RE: Technical reasons for some options taken on design of MathML from juanrgonzaleza@canonicalscience.com on 2006-04-18 (www-math@w3.org from April 2006)

From: <juanrgonzaleza@canonicalscience.com>
Date: Tue, 18 Apr 2006 03:00:47 -0700 (PDT)
To: <www-math@w3.org>
Message-ID: <3374.217.124.88.179.1145354447.squirrel@webmail.canonicalscience.com>
Basic requirements for mathematical-scientific language

I have updated some basic requirements for a generic mathematical markup
language for scientific requirements at the next link.

[http://canonicalscience.blogspot.com/2006/04/scientific-language-canonml-is.html]

Some requirements fit into the XML model and could be considered for
debate for the future mathML specifications. Other requirements do not fit
and will be developed in alternative mathematical approaches to those from
the w3c from the Center for CANONICAL |SCIENCE).

Some requirements were presented in the past

[http://canonicalscience.blogspot.com/2006/02/choosing-notationsyntax-for-canonmath.html]

but that document will be updated.


=== Basic requirements =============


Data optimisation
-----------------

MathML is unnaturally verbose and redundant. Whereas in practice this is
not a serious problem for encoding simple formulae as E=mc^2, it is a
problem for scientific databases and for computation or interchange of
information.

In shorthand notation, the Redfield equation reads

(partial rho) / (partial t) = (L + R) rho

where R is the Redfield tensor. But equation stored for a small
physicochemical system of current interest needs of the order of 7 GB of
memory.

Taking an x10 verbosity factor, we would need 70 Gb in MathML for the same
equation.

The Redfield equation is an ultrasimplified version of more general
equations.

For example, following MathML 2.0 specification matrix

0 1 0
0 0 1
1 0 0

is encoded as

<matrix>
  <matrixrow>
    <cn>0</cn><cn>1</cn><cn>0</cn>
  </matrixrow>
  <matrixrow>
    <cn>0</cn><cn>0</cn><cn>1</cn>
  </matrixrow>
  <matrixrow>
    <cn>1</cn><cn>0</cn><cn>0</cn>
  </matrixrow>
</matrix>

but can I use this ultraverbose encoding for Detour matrices of scientific
interest? Detour matrices are N x N ones. In mathematical chemistry, N is
of the order of the size of a chemical compound.
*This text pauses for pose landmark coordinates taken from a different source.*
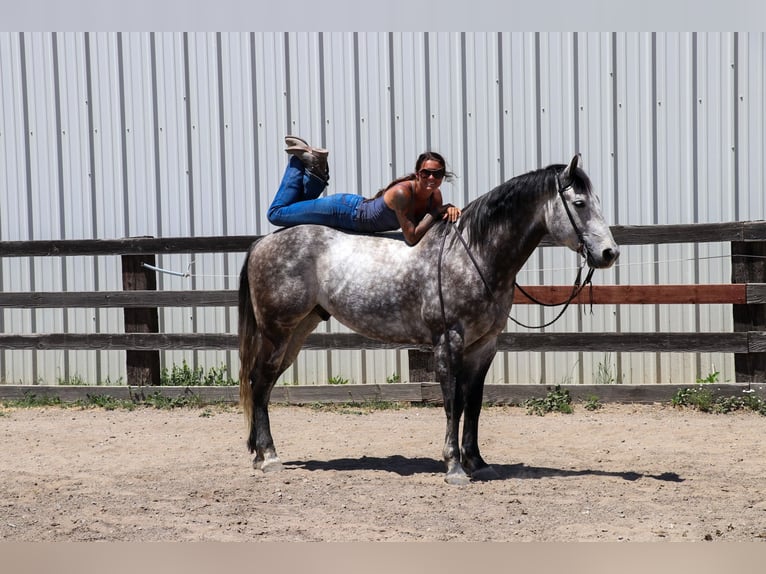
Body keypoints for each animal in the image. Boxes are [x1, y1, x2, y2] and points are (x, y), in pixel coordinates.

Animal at [238, 154, 619, 485]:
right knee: (260, 381)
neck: (473, 254)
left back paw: (259, 455)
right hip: (277, 332)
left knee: (264, 385)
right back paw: (269, 457)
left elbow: (473, 404)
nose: (609, 253)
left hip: (298, 331)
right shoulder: (448, 342)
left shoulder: (484, 346)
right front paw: (454, 467)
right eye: (580, 204)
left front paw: (478, 463)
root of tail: (262, 243)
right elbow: (452, 402)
I do not consider elegant and coherent encoding big (N = 1000) Detour
matrices using MathML. Is it?


Encoding of non-hierarchical structures
---------------------------------------

This may be useful on quantum mechanical models.


Extensibility
-------------

Currently MathML presentational markup is not, and not all people agree on
extensibility of Content MathML.


Backward compatibility
----------------------

Language would be more close possible to popular existent systems. I mean:
TeX, LaTeX, Mathematica, Maple, Fortran, Lisp, C, ISO 12083, AAP Math,
some scientific DTD (Elsevier one), etc.

This also includes compatibility with CSS, HTML and others.


Formal language
---------------

For example, SXML is directly based in SEXPR and permit us to exploit
formal structure for abstraction layers.

I agree with mathematician Chaitin on the possibilities of computerized
versions of set theory.


Simplicity
----------

The good and concise is twice good!

The language would be directly manipulated and encoded by humans.
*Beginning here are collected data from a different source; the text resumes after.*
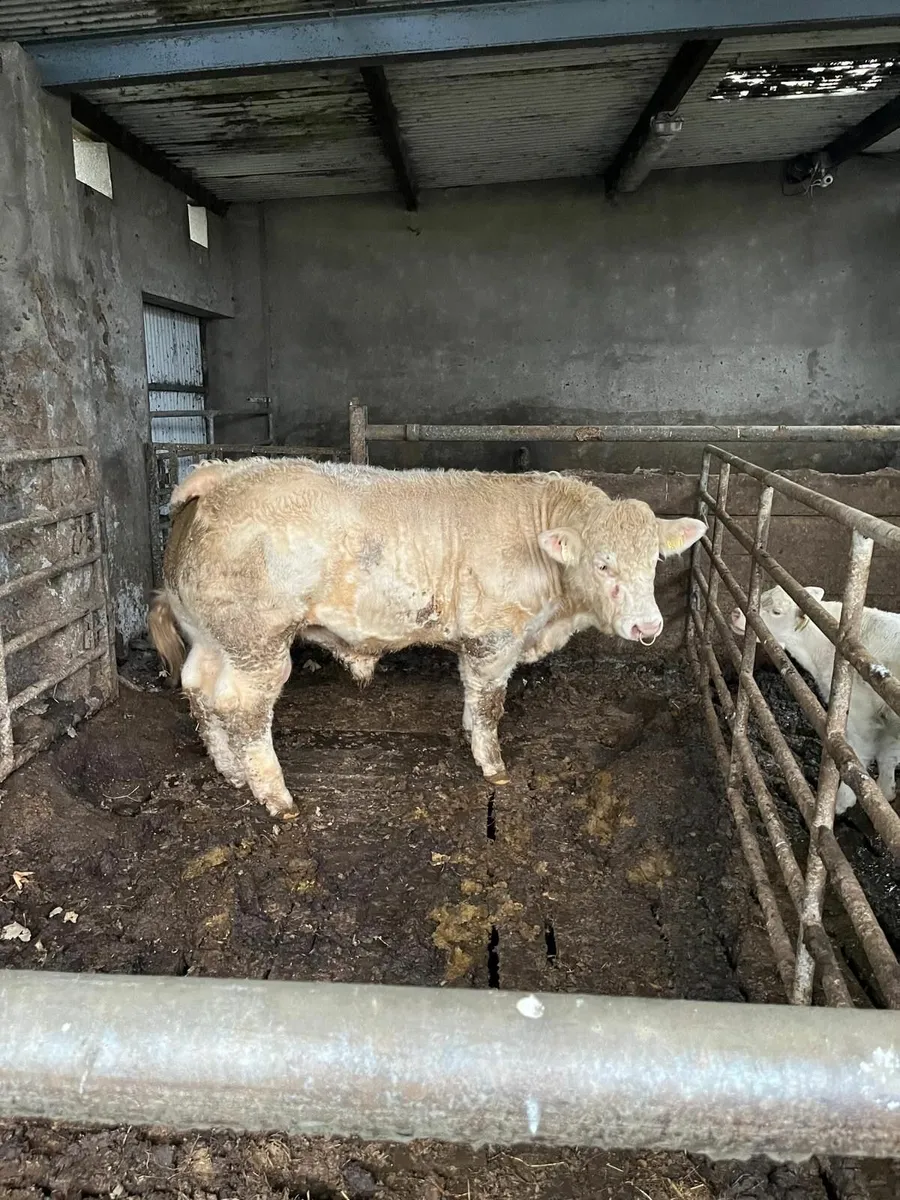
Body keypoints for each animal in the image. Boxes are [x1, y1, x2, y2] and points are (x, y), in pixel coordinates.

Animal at [150, 458, 705, 818]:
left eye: (655, 560)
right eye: (602, 562)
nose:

Another “advanced” site where (ds)^2 is being incorrectly served as 2s ds
is Distler’s blog MUSSINGS.

If you rely on tools and you are trained to never see the underlying code
(MathML is popularly presented as a kind of hidden mathematical
postscript) you do not know you are encoding.

MathML ultraverbose code

<mrow>
<semantics>
  <mrow>
    <msubsup>
      <mo>&int;</mo>
      <mn>1</mn>
      <mi>t</mi>
    </msubsup>
    <mfrac>
      <mrow>
        <mo>&dd;</mo>
        <mi>x</mi>
      </mrow>
      <mi>x</mi>
    </mfrac>
  </mrow>
  <annotation-xml encoding="MathML-Content">
    <apply>
      <int/>
      <bvar><ci>x</ci></bvar>
      <lowlimit><cn>1</cn></lowlimit>
      <uplimit><ci>t</ci></uplimit>
      <apply>
        <divide/>
        <cn>1</cn>
        <ci>x</ci>
      </apply>
    </apply>
  </annotation-xml>
</semantics>
</mrow>


for \int_1^t \frac{dx}{x} may be avoided. _Difficulty of the encoding
would be of same order than in TeX_.



Juan R.

Center for CANONICAL |SCIENCE)
Received on Tuesday, 18 April 2006 10:00:59 UTC